Writing is Work. A Belated Reaction to the NYT
This weekend a lot of writers took note of the Sunday NYTimes article by Julie Bosman, “Writer’s Cramp: In the E-Reader Era, a Book a Year Is Slacking“. Bosman reported that we writers need to work harder. It’s not enough to be in marketing and promotion mode half the time. It’s not enough to being tweeting and blogging up a storm on the side. If you want to stay a writer, you need to up that output and be prepared to give away more of your work for free. Quote:
The push for more material comes as publishers and booksellers are desperately looking for ways to hold onto readers being lured by other forms of entertainment, much of it available nonstop and almost instantaneously. Television shows are rushed online only hours after they are originally broadcast, and some movies are offered on demand at home before they have left theaters. In this environment, publishers say, producing one a book a year, and nothing else, is just not enough.
To tell you the truth, this article wasn’t a surprising read for me. What did surprise me was the reaction of some other writers.
Chuck Wendig, a writer I dig on Twitter, wrote a post called, “On the Privilege of Being a Writer” detailing the hard lives of labor of his ancestors and telling us writers, to paraphrase his wonderful Wendiggity voice, “Stop crying you stupid crybabies. You aren’t doing mother f*#%ing manual labor.”
Another writer, Marie-Paule Graham, tweeted to me that we needed perspective as we aren’t curing cancer. And, of course, she’s right. Writers aren’t on the path to curing cancer. (Although, it should be noted, the medical and pharmaceutical industry hasn’t cured it either.)
What we writers are, however, is part of the economy, that big, screwed-up, globalized division of labor and allocation of wealth machine. If it makes a writer feel better to take the view that being a writer is like being a privileged escapee from the workforce because we writers can work in our pajamas if we want, well, OK. But it happens not to be true. We’re not that exceptional. Unless you are Ted Kaczynski writing your manifesto on home-pulped paper in the woods, you are part of the economy.
Since the banking crash of 2008, America’s productivity has notably grown in spite of a workforce that now has five million fewer workers. Fewer workers are carrying more of the workload (and without the army of worker mecadroids modernity promised us!) If you’ve ever been the survivor of a layoff, you’ve been told before, “Sure, you get to keep your job. And the reward is you can do Bob’s job too, since he’s fired. Of course, your pay will stay the same. Employment is prize enough!”
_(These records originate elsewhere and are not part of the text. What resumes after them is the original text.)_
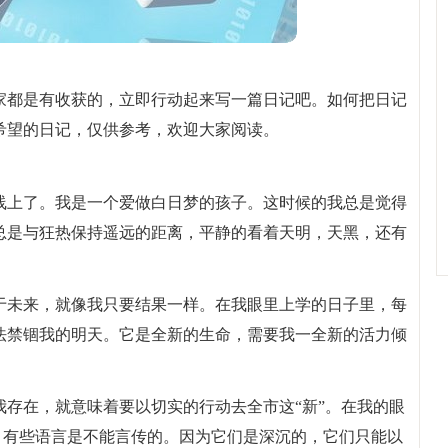
家都是有收获的，立即行动起来写一篇日记吧。如何把日记
希望的日记，仅供参考，欢迎大家阅读。
线上了。我是一个爱做白日梦的孩子。这时候的我总是觉得
总是与狂热保持遥远的距离，平静的看着天明，天黑，还有
于未来，就像我只要结果一样。在我眼里上学的日子里，每
法禁锢我的明天。它是全新的生命，需要我一全新的活力倾
存在，就意味着要以切实的行动去全市这“新”。在我的眼
西，有些语言是不能言传的。因为它们是深沉的，它们只能以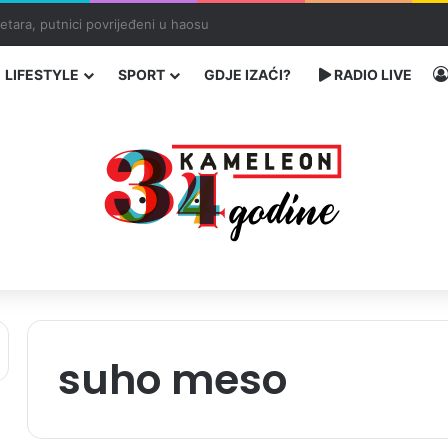
traže poseban status za Memorijalni centar Srebrenica
LIFESTYLE
SPORT
GDJE IZAĆI?
RADIO LIVE
suho meso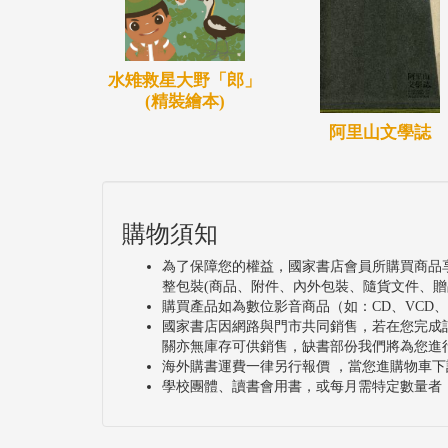
水雉救星大野「郎」
(精裝繪本)
阿里山文學誌
購物須知
為了保障您的權益，國家書店會員所購買商品
整包裝(商品、附件、內外包裝、隨貨文件、贈
購買產品如為數位影音商品（如：CD、VCD
國家書店因網路與門市共同銷售，若在您完成
關亦無庫存可供銷售，缺書部份我們將為您進
海外購書運費一律另行報價 ，當您進購物車下
學校團體、讀書會用書，或每月需特定數量者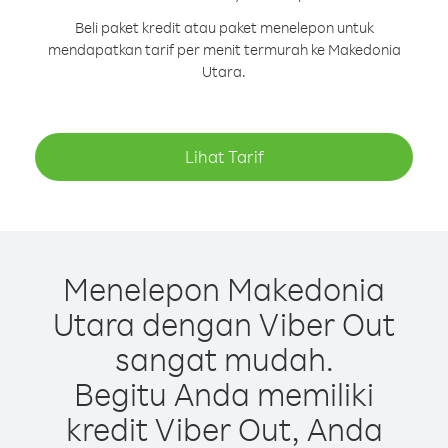
Beli paket kredit atau paket menelepon untuk
mendapatkan tarif per menit termurah ke Makedonia
Utara.
Lihat Tarif
Menelepon Makedonia
Utara dengan Viber Out
sangat mudah.
Begitu Anda memiliki
kredit Viber Out, Anda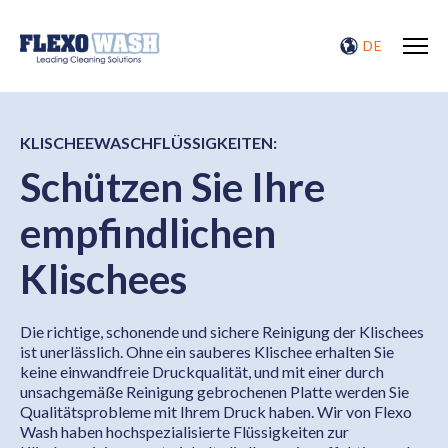
DE
KLISCHEEWASCHFLÜSSIGKEITEN:
Schützen Sie Ihre
empfindlichen
Klischees
Die richtige, schonende und sichere Reinigung der Klischees
ist unerlässlich. Ohne ein sauberes Klischee erhalten Sie
keine einwandfreie Druckqualität, und mit einer durch
unsachgemäße Reinigung gebrochenen Platte werden Sie
Qualitätsprobleme mit Ihrem Druck haben. Wir von Flexo
Wash haben hochspezialisierte Flüssigkeiten zur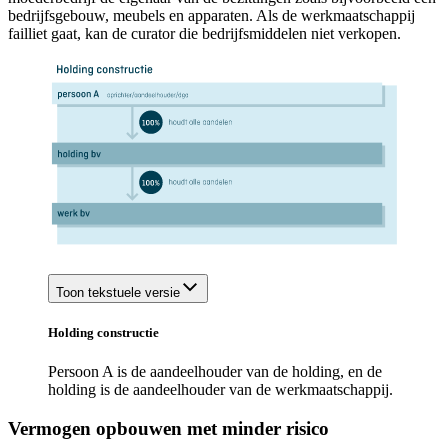
bedrijfsgebouw, meubels en apparaten. Als de werkmaatschappij
failliet gaat, kan de curator die bedrijfsmiddelen niet verkopen.
Toon tekstuele versie
Holding constructie
Persoon A is de aandeelhouder van de holding, en de
holding is de aandeelhouder van de werkmaatschappij.
Vermogen opbouwen met minder risico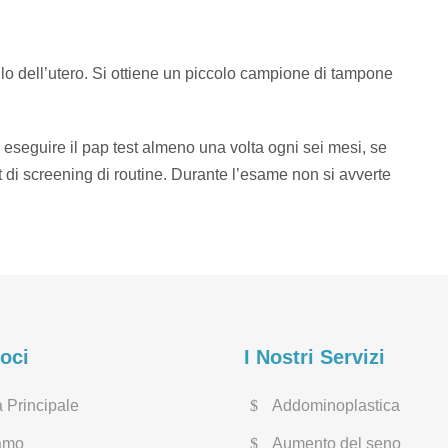
ollo dell’utero. Si ottiene un piccolo campione di tampone
eseguire il pap test almeno una volta ogni sei mesi, se
st di screening di routine. Durante l’esame non si avverte
loci
I Nostri Servizi
 Principale
Addominoplastica
amo
Aumento del seno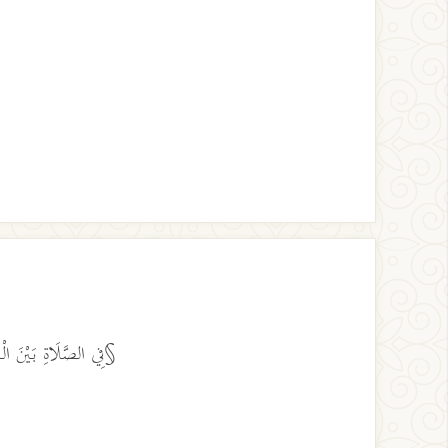
§فِي الصَّلَاةِ بَيْنَ الْ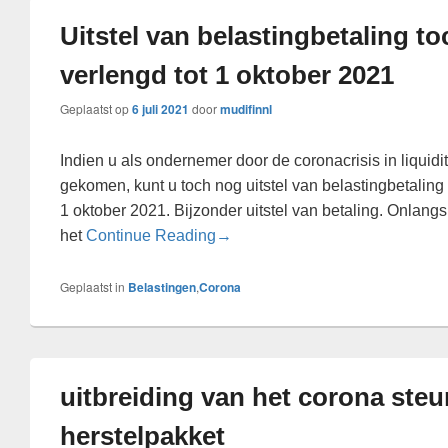
Uitstel van belastingbetaling t
verlengd tot 1 oktober 2021
Geplaatst op
6 juli 2021
door
mudifinnl
Indien u als ondernemer door de coronacrisis in liquid
gekomen, kunt u toch nog uitstel van belastingbetaling k
1 oktober 2021. Bijzonder uitstel van betaling. Onlangs
Uitstel van belastingbetaling toc
het
Continue Reading
→
Geplaatst in
Belastingen
,
Corona
uitbreiding van het corona steu
herstelpakket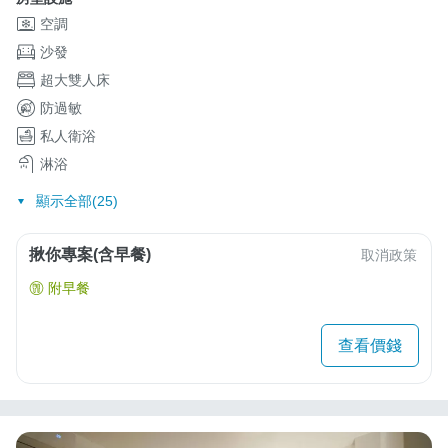
空調
沙發
超大雙人床
防過敏
私人衛浴
淋浴
顯示全部(25)
揪你專案(含早餐)
取消政策
附早餐
查看價錢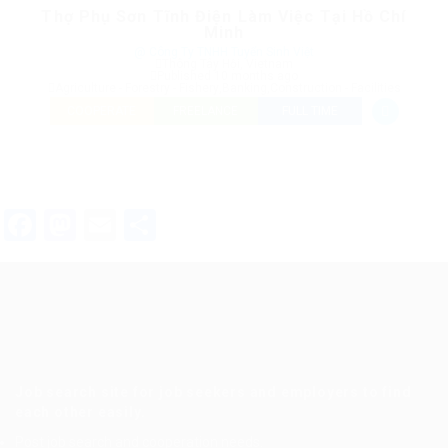
Thợ Phụ Sơn Tĩnh Điện Làm Việc Tại Hồ Chí
Minh
@ Công Ty TNHH Tuyển Sinh Việt
Thông Tây Hội, Vietnam
Published 10 months ago
Agriculture - Forestry - Fishery
,
Banking
,
Construction - Facilities
COOPERATE
FREELANCE
FULL TIME
Facebook
Mastodon
Email
Share
Job search site for job seekers and employers to find
each other easily.
Post job search and cooperation needs.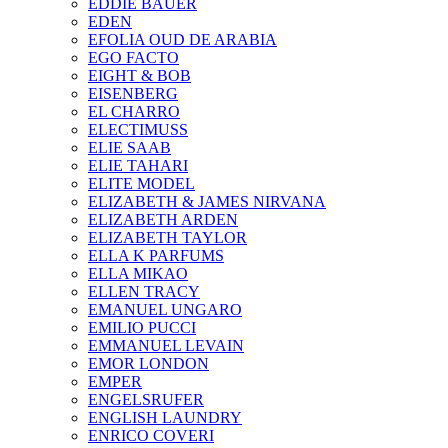
EDDIE BAUER
EDEN
EFOLIA OUD DE ARABIA
EGO FACTO
EIGHT & BOB
EISENBERG
EL CHARRO
ELECTIMUSS
ELIE SAAB
ELIE TAHARI
ELITE MODEL
ELIZABETH & JAMES NIRVANA
ELIZABETH ARDEN
ELIZABETH TAYLOR
ELLA K PARFUMS
ELLA MIKAO
ELLEN TRACY
EMANUEL UNGARO
EMILIO PUCCI
EMMANUEL LEVAIN
EMOR LONDON
EMPER
ENGELSRUFER
ENGLISH LAUNDRY
ENRICO COVERI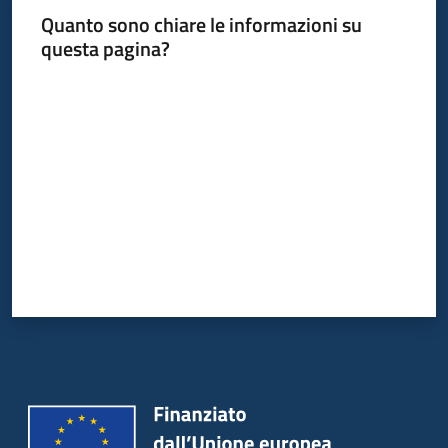
Quanto sono chiare le informazioni su
questa pagina?
Informazioni
Valuta da 1 a 5 stelle
locali
Newsletter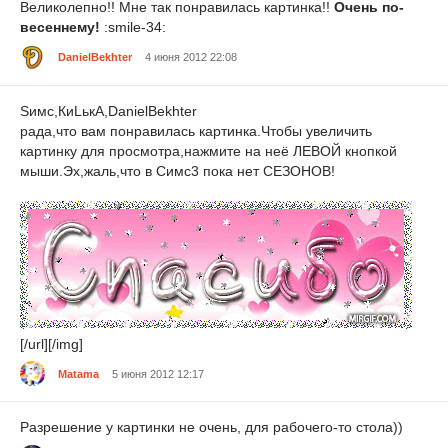
Великолепно!! Мне так понравилась картинка!!
Очень по-
весеннему!
:smile-34:
DanielBekhter
4 июня 2012 22:08
Sимс,КиLькА,DanielBekhter
рада,что вам понравилась картинка.Чтобы увеличить
картинку для просмотра,нажмите на неё ЛЕВОЙ кнопкой
мыши.Эх,жаль,что в Симс3 пока нет СЕЗОНОВ!
[/url][/img]
Matama
5 июня 2012 12:17
Разрешение у картинки не очень, для рабочего-то стола))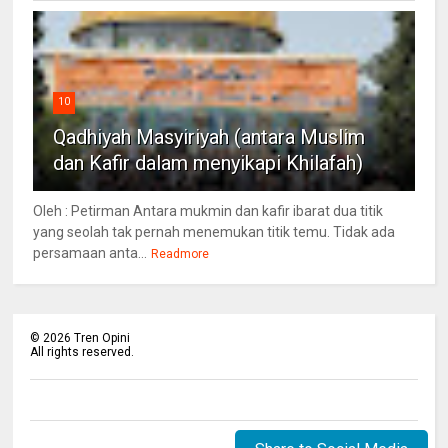
10
Qadhiyah Masyiriyah (antara Muslim
dan Kafir dalam menyikapi Khilafah)
Oleh : Petirman Antara mukmin dan kafir ibarat dua titik
yang seolah tak pernah menemukan titik temu. Tidak ada
persamaan anta...
Readmore
©
2026
Tren Opini
All rights reserved.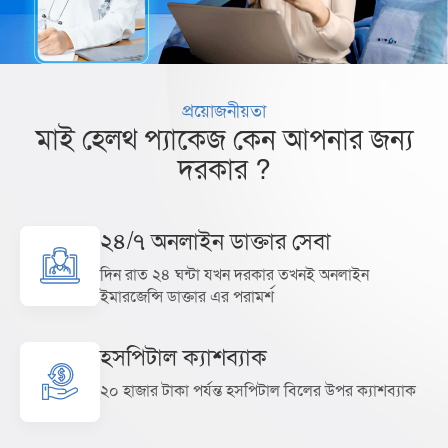
প্রয়োজনীয়তা
মাই হেলথ প্যাকেজ কেন আপনার জন্য
দরকার ?
২৪/৭ অনলাইন ডাক্তার সেবা
দিন রাত ২৪ ঘন্টা যখন দরকার তখনই অনলাইন
ইমারজেন্সি ডাক্তার এর পরামর্শ
হসপিটাল ক্যাশব্যাক
২০ হাজার টাকা পর্যন্ত হসপিটাল বিলের উপর ক্যাশব্যাক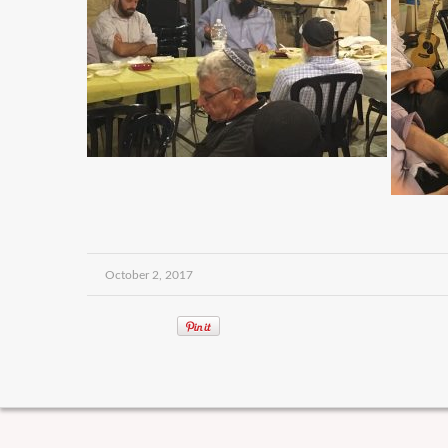
October 2, 2017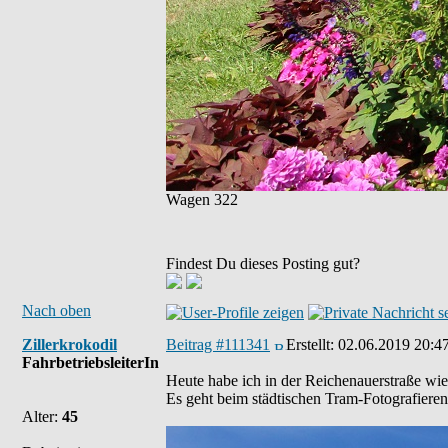
Wagen 322
Findest Du dieses Posting gut?
Nach oben
Zillerkrokodil
Beitrag #111341
Erstellt:
02.06.2019 20:4
FahrbetriebsleiterIn
Heute habe ich in der Reichenauerstraße wi
Es geht beim städtischen Tram-Fotografiere
Alter:
45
It’s simply more work for the same pay. The literary market is demanding the same sacrifices of its workers. While I’m certainly grateful I’m not confined to a career of hard manual labor, these developments are nothing to be happy about. They are a formula for burn-out whether applied to writers or teachers or ‘cubicle creatures’.
But enough with gratuitous rhyming. What happens now to the writers who aren’t machines, who can’t brand-up and hire a team like James Patterson, who can’t turn out literary product like widgets? The literary world has had its share of one-hit wonders. Are publishers even going to take a look at a writer with one fabulous book if they don’t come with a ready-made “platform” or if they can’t be certain that a steady stream of more will follow?
Writers have always lived by “publish or perish.” But like the rest of economy, the current market may be steering towards the entrenchment of a literary 1% in which 99% of writers work away for little benefit and the top 1% sucks the wealth out of the market on the backs of others.
UPDATE May 18:
Marie-Paule Graham wrote me to say she thinks her tweets were misrepresented in my reference to them above. So, you decide. Here’s our brief Twitter stream of 13 May below:
Maryann Breschard @Breschard
@mpg4 2K a day is like rock n’ roll on the road. U can only do it for so long before the burnout comes & u trash a hotel room.
Marie-Paule Graham Marie-Paule Graham @mpg4
@Breschard Tell that to the cancer doc with her never ending stream of patients. Perspective is all I’m saying
Maryann Breschard @Breschard
@mpg4 OK, but tell the cancer doc in question he or she now has to see twice as many patients per year for the same pay.
Marie-Paule Graham @mpg4
@Breschard She does. AND this year she took a pay cut.
Again, I would argue that writers being required to produce more for less pay (no advances, free novella giveaways, etc.) and doctors being required to do more and take pay cuts are both reflective of the something common in the globalized workforce.